#### RECORDED DATA
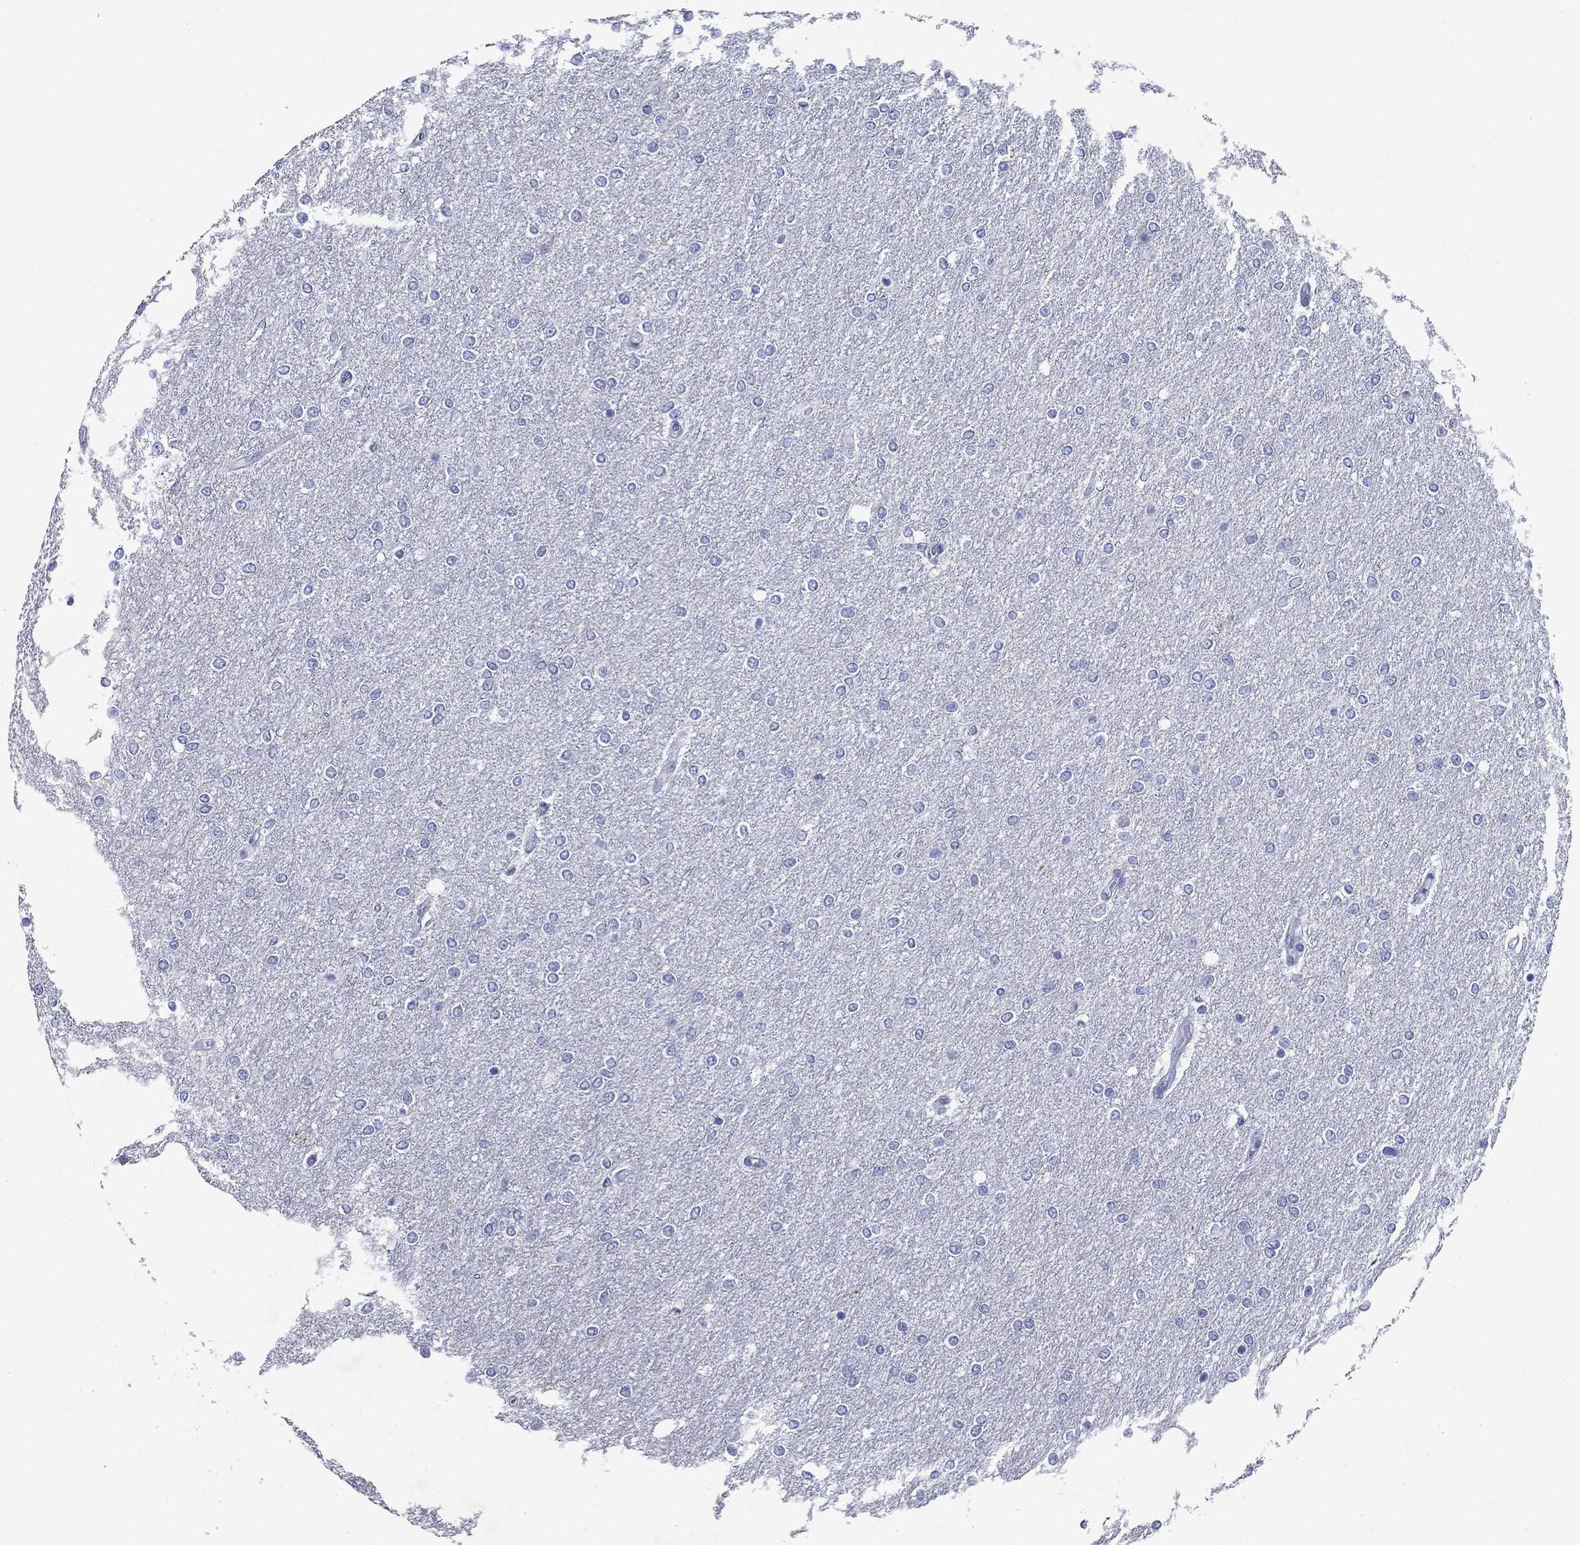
{"staining": {"intensity": "negative", "quantity": "none", "location": "none"}, "tissue": "glioma", "cell_type": "Tumor cells", "image_type": "cancer", "snomed": [{"axis": "morphology", "description": "Glioma, malignant, High grade"}, {"axis": "topography", "description": "Brain"}], "caption": "Immunohistochemistry image of human glioma stained for a protein (brown), which demonstrates no expression in tumor cells.", "gene": "CD1A", "patient": {"sex": "female", "age": 61}}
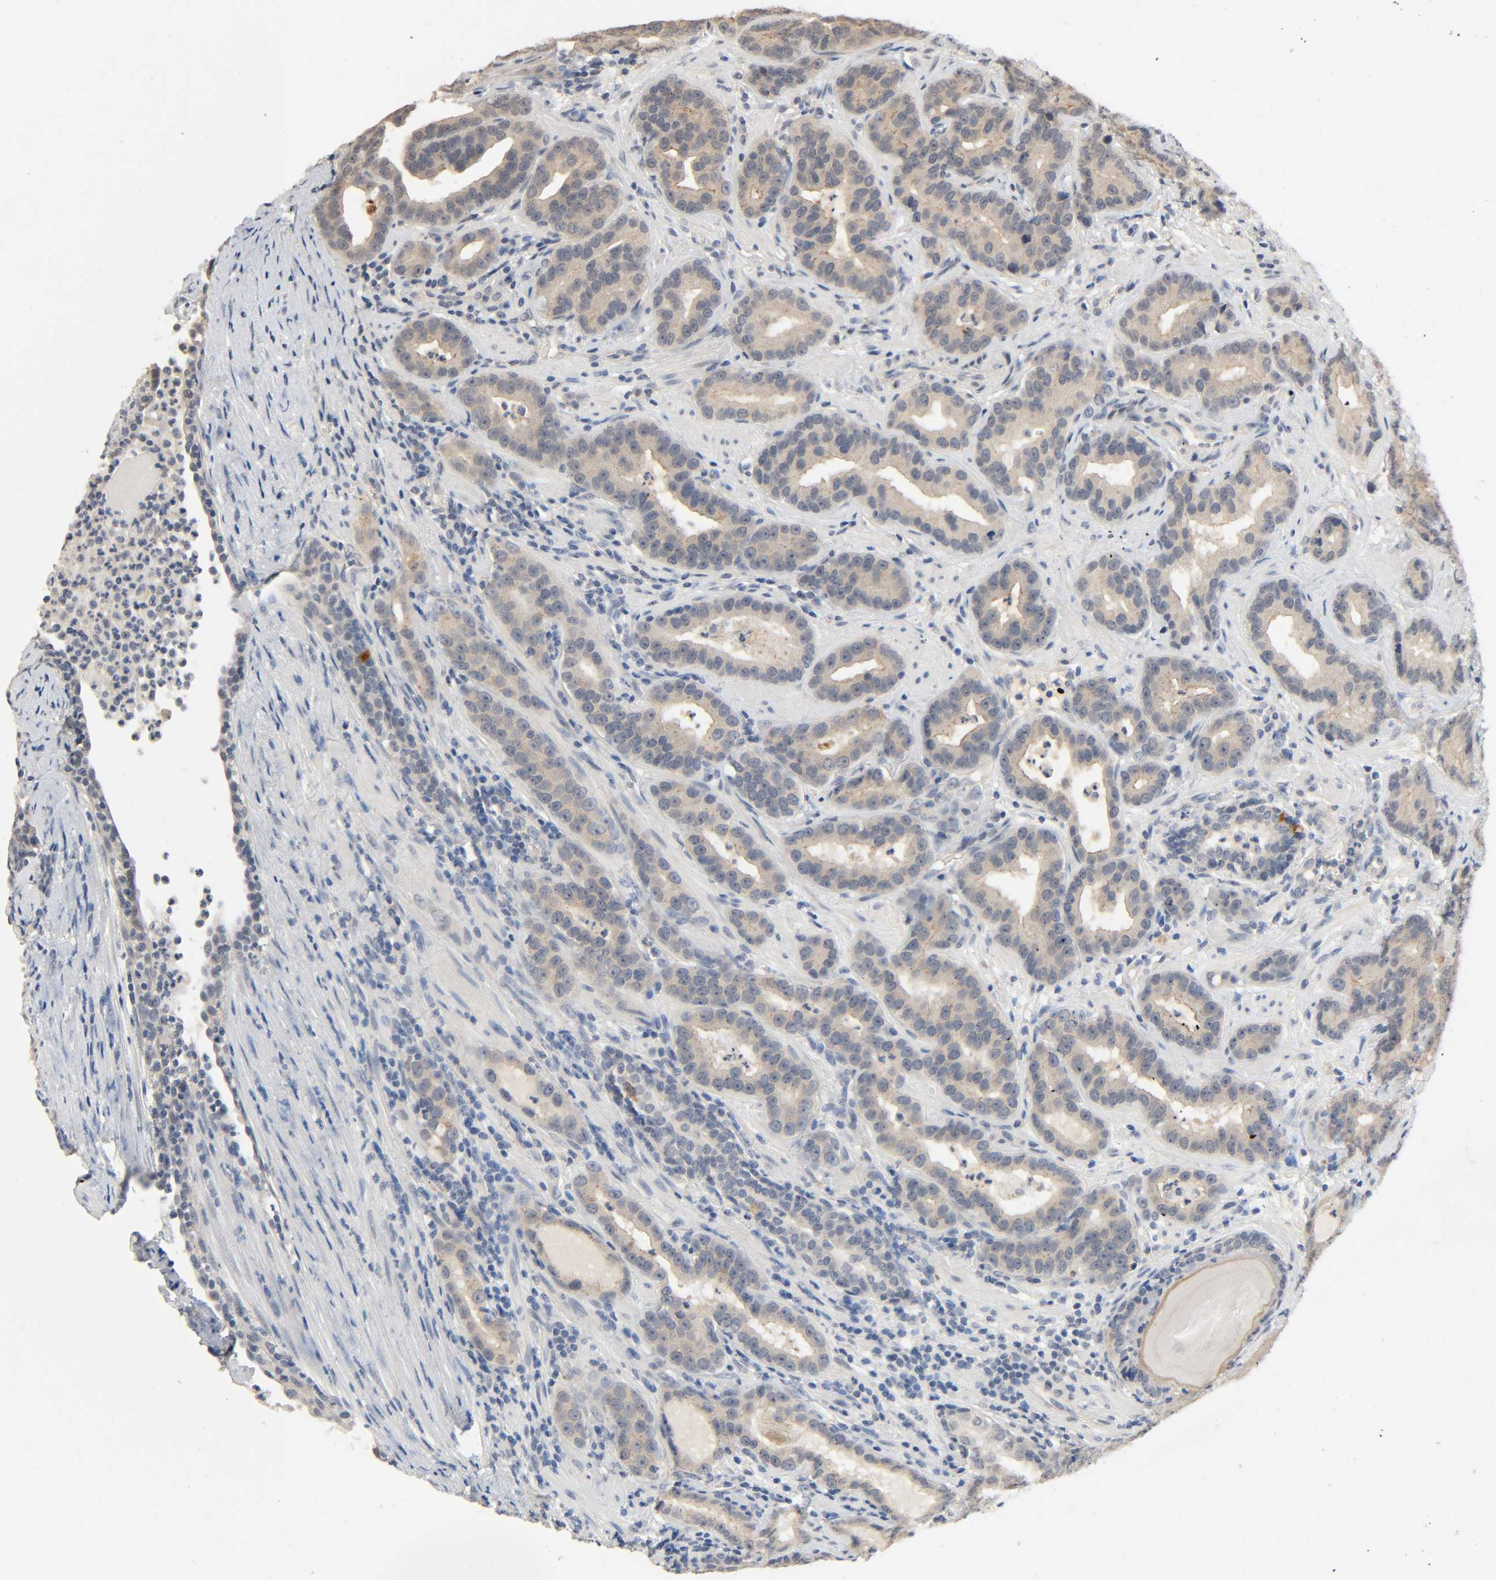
{"staining": {"intensity": "weak", "quantity": ">75%", "location": "cytoplasmic/membranous"}, "tissue": "prostate cancer", "cell_type": "Tumor cells", "image_type": "cancer", "snomed": [{"axis": "morphology", "description": "Adenocarcinoma, Low grade"}, {"axis": "topography", "description": "Prostate"}], "caption": "Immunohistochemistry (DAB (3,3'-diaminobenzidine)) staining of prostate cancer (adenocarcinoma (low-grade)) reveals weak cytoplasmic/membranous protein staining in about >75% of tumor cells. Nuclei are stained in blue.", "gene": "MAGEA8", "patient": {"sex": "male", "age": 59}}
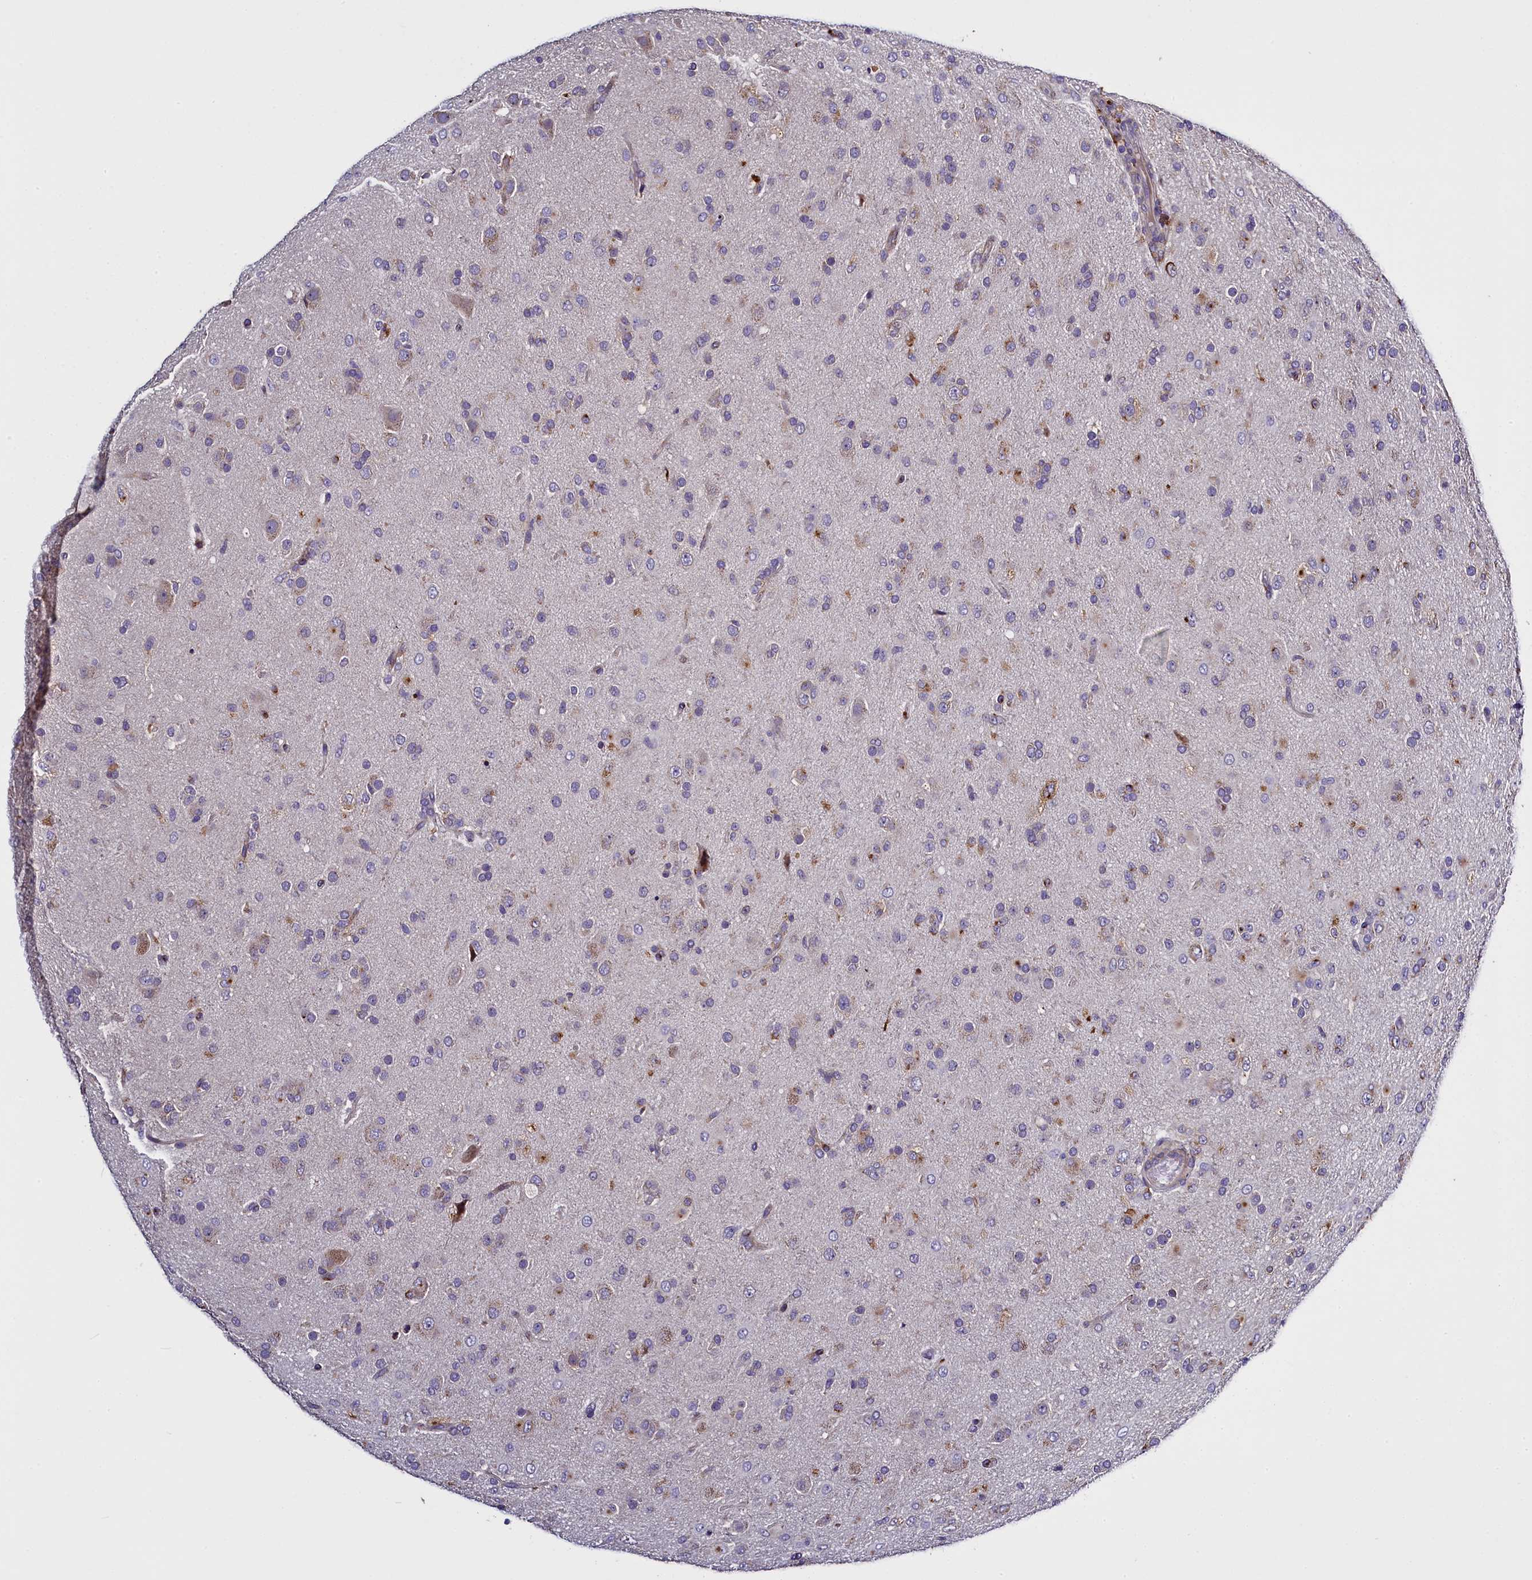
{"staining": {"intensity": "weak", "quantity": "<25%", "location": "cytoplasmic/membranous"}, "tissue": "glioma", "cell_type": "Tumor cells", "image_type": "cancer", "snomed": [{"axis": "morphology", "description": "Glioma, malignant, Low grade"}, {"axis": "topography", "description": "Brain"}], "caption": "Glioma was stained to show a protein in brown. There is no significant positivity in tumor cells.", "gene": "MRC2", "patient": {"sex": "male", "age": 65}}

#### DIRECTIONS
Copy the data above line for line, skipping every picture.

#### RESPONSE AREA
{"staining": {"intensity": "negative", "quantity": "none", "location": "none"}, "tissue": "glioma", "cell_type": "Tumor cells", "image_type": "cancer", "snomed": [{"axis": "morphology", "description": "Glioma, malignant, High grade"}, {"axis": "topography", "description": "Brain"}], "caption": "Immunohistochemistry image of human glioma stained for a protein (brown), which demonstrates no expression in tumor cells.", "gene": "CD1A", "patient": {"sex": "female", "age": 61}}
{"staining": {"intensity": "weak", "quantity": ">75%", "location": "cytoplasmic/membranous"}, "tissue": "prostate cancer", "cell_type": "Tumor cells", "image_type": "cancer", "snomed": [{"axis": "morphology", "description": "Adenocarcinoma, Low grade"}, {"axis": "topography", "description": "Prostate"}], "caption": "Immunohistochemistry (DAB (3,3'-diaminobenzidine)) staining of prostate cancer (adenocarcinoma (low-grade)) reveals weak cytoplasmic/membranous protein staining in about >75% of tumor cells. Nuclei are stained in blue.", "gene": "MAGEA8", "patient": {"sex": "male", "age": 59}}
{"staining": {"intensity": "weak", "quantity": "<25%", "location": "cytoplasmic/membranous"}, "tissue": "glioma", "cell_type": "Tumor cells", "image_type": "cancer", "snomed": [{"axis": "morphology", "description": "Glioma, malignant, Low grade"}, {"axis": "topography", "description": "Brain"}], "caption": "Glioma was stained to show a protein in brown. There is no significant positivity in tumor cells.", "gene": "MRC2", "patient": {"sex": "male", "age": 65}}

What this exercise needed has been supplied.